From The Detroit News:
Motown vinyls grow in popularity, price
by Nathan Hurst
DETROIT -- The smooth, soulful sounds that epitomized the Motor City's music culture during the height of its golden age are making record stores here the center of a worldwide scramble to snap up the hits of yesteryear the way they were first recorded -- on vinyl.
Even in today's digital age where people increasingly tune in to their music with gadgets like the iPod, a growing number of enthusiasts both young and old say Detroit's rich musical past is best heard on the LPs and 45s that for decades recorded the sounds of the times.
Ironically, Motown music's following has waned in the city itself. But record sellers say a healthy interest from collectors across the nation -- and abroad -- has made the vinyl pressed here decades ago a hot commodity, with many rare records that once sold out of car trunks for quarters going for up to thousands of dollars today.
Take a once little-known hit like "Why Can't There Be Love" by crooner Dee Edwards. The 2 minute and 41 second track failed to make a big splash in the United States when it was released in Detroit decades ago.
But soul and funk-focused DJs in Europe have seen such a demand for spins of that little 45 in recent years that what was once a relic in many Detroit attics now commands up to $1,000 in good condition. Jimmy J. Barnes' "I Think I've Got a Good Chance" is also a highly valued collectible.
Those are just some of the gems customers can find at Detroiter Brad Hales' unassuming People's Records and Collectibles, on the corner of Second and Forest in Detroit. It's a store where the staff is young and the sounds are old.
Hales has seen the surge in demand for Detroit sounds since he went into business in an old brick apartment building three years ago. There, underneath a haze of incense, Hales and his crew of connoisseurs help customers peruse the mind-boggling selection of music seared on the big vinyl and shellac discs.
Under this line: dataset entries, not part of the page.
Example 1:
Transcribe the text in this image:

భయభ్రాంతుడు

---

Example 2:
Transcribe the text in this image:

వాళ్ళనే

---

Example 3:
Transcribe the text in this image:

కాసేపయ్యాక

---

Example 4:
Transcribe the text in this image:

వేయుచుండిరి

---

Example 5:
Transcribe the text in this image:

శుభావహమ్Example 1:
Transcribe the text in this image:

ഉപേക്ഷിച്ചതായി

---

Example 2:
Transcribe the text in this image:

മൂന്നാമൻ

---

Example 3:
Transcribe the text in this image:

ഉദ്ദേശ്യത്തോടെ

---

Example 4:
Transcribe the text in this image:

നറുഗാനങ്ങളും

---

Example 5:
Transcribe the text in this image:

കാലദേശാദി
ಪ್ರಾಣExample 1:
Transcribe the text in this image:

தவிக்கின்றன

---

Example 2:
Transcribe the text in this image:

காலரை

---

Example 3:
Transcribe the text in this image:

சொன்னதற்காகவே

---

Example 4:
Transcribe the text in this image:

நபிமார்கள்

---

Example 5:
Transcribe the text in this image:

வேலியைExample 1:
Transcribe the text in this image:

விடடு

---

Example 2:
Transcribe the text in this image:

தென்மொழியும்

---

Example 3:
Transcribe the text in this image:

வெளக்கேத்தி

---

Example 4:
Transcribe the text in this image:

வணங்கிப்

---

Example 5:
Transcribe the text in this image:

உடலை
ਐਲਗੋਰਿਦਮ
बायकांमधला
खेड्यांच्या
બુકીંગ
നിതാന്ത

Customers there and at other vinyl shops throughout Metro Detroit are snapping up the wax impressions of Motor City music rarely heard on American radio.
A musical hotbed
Sure, hits from big-name groups like The Temptations and The Four Tops still draw buzz from beginning collectors. But the real treasures at Detroit's record stores are the tracks cut at the hundreds of independent studios that once dotted the city.
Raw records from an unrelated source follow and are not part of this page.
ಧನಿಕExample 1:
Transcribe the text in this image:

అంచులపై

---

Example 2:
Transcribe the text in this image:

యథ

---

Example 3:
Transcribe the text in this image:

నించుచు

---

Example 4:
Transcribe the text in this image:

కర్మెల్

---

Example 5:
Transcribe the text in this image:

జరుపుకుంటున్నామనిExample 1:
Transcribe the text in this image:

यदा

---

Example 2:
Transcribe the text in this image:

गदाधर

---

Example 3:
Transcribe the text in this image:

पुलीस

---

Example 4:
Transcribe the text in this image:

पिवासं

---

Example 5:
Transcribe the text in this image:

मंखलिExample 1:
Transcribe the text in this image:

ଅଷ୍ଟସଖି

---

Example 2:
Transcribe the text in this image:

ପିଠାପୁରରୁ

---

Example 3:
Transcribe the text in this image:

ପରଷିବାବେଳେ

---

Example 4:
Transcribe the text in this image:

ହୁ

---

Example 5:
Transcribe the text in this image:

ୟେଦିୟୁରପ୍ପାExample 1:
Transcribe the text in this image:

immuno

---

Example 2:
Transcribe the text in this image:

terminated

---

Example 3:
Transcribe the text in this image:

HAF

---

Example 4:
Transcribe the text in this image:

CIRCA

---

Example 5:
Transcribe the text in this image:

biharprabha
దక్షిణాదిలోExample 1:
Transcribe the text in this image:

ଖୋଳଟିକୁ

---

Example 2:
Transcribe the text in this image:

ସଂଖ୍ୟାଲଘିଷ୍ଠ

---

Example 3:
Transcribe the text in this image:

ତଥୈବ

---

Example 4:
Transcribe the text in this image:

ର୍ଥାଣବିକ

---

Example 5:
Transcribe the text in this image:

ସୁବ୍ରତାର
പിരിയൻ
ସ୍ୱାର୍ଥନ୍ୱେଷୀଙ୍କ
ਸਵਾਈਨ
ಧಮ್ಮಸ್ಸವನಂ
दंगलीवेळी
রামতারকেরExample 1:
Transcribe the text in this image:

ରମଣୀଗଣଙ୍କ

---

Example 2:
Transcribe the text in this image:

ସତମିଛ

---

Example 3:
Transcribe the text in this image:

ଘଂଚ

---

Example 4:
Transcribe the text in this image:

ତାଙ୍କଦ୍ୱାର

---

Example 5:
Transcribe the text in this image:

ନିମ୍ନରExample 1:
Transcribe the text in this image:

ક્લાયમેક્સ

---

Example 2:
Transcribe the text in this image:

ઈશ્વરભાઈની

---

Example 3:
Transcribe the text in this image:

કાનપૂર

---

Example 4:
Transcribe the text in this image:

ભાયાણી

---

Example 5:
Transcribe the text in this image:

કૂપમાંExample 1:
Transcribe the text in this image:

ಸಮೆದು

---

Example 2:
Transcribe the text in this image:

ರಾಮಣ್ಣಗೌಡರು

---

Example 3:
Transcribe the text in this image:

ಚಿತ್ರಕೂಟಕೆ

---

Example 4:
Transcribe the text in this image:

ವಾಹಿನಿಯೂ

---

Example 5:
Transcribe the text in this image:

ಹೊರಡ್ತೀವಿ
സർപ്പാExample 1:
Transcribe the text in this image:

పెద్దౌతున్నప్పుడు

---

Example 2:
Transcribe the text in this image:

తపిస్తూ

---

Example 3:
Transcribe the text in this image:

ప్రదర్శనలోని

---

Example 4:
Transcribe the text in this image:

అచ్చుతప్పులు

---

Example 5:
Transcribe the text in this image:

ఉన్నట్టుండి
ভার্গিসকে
"Detroit in the 1960s was known as this incredible bastion for all things music," Hales said. "The public schools had music education K-12. It was common for these really talented groups of young musicians to get together, cut a track or two and sell the records around the city. That's the stuff that really sets Detroit apart."
Tunes to move to
Hales has one general rule for what records command the biggest prices: if you've heard of the artist, it's going to cost less.
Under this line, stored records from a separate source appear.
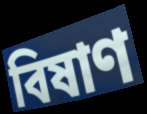
বিষাণ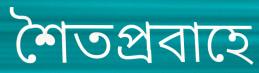
শৈতপ্রবাহেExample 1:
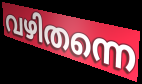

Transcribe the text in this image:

വഴിതന്നെ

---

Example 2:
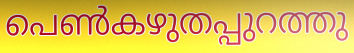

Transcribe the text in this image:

പെൺകഴുതപ്പുറത്തു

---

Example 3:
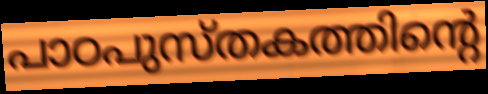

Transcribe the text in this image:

പാഠപുസ്തകത്തിന്റെ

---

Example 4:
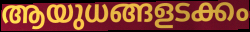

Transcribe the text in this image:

ആയുധങ്ങളടക്കം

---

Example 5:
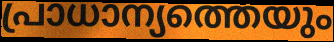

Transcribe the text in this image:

പ്രാധാന്യത്തെയും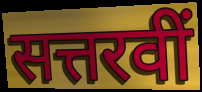
सत्तरवीं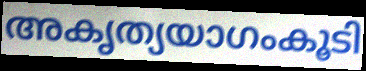
അകൃത്യയാഗംകൂടിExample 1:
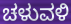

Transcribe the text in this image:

ಚಳುವಳಿ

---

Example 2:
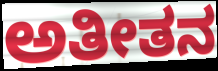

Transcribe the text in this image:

ಅತೀತನ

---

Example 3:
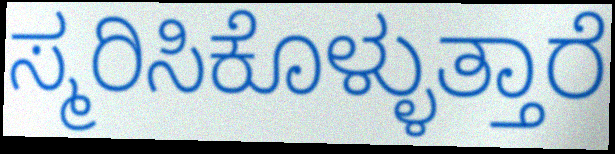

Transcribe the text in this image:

ಸ್ಮರಿಸಿಕೊಳ್ಳುತ್ತಾರೆ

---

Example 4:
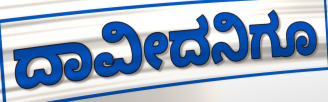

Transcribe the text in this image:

ದಾವೀದನಿಗೂ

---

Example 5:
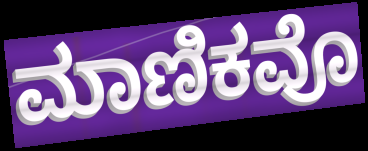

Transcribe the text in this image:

ಮಾಣಿಕವೊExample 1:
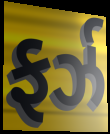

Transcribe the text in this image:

ફર્ઝ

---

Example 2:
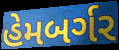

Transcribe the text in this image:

હેમબર્ગર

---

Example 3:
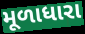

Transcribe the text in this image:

મૂળાધારા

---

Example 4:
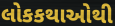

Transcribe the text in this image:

લોકકથાઓથી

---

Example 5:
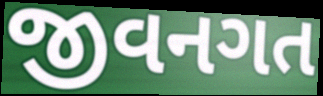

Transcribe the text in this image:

જીવનગતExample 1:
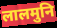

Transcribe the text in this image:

लालमुनि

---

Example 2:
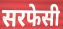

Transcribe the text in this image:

सरफेसी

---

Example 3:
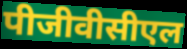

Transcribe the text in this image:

पीजीवीसीएल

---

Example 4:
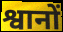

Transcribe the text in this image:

श्वानों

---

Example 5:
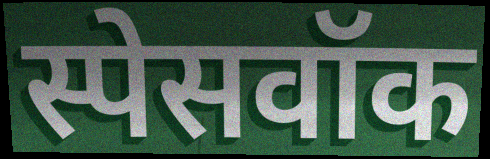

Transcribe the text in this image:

स्पेसवॉकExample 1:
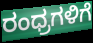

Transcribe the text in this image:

ರಂಧ್ರಗಳಿಗೆ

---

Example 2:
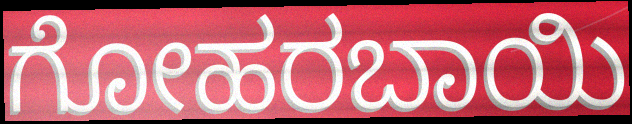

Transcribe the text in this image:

ಗೋಹರಬಾಯಿ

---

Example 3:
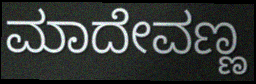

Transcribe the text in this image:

ಮಾದೇವಣ್ಣ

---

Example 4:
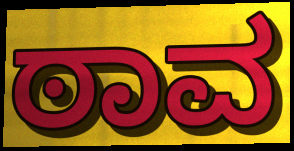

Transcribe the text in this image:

ಠಾವ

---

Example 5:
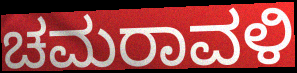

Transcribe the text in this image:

ಚಮರಾವಳಿ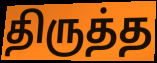
திருத்த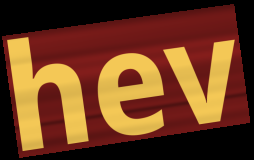
hevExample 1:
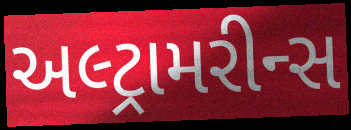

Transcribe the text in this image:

અલ્ટ્રામરીન્સ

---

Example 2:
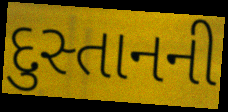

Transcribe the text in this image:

દુસ્તાનની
Rarities like the 45s from Edwards or Jimmy J. Barnes' "I Think I've Got a Good Chance" can cost willing collectors a small fortune.
Hermon Weems, one of the men who helped many of those Detroit musicians rocket to success in their days, said records from the city's best musicians had a simple formula that has kept them popular.
"If it didn't make you move, it wasn't a hit," Weems said wryly over a rum and Coke.
Weems worked as a writer and producer for Smokey Robinson and the Jackson Five at a number of labels in Detroit. He went to Cass Tech high school with jazz great Alice Coltrane -- "She was a pretty young thing," he recalled -- which was then a bastion for the city's young creative musicians.
It was from there that Weems, 69, and many others behind the Motown sound built their giant webs of contacts, which included greats like Alice Coltrane, Miles Davis, Jackie Wilson and Yusef Lateef.
Those greats quickly rose to stardom, but they were only a part of the music scene that collectors now want to get their hands on.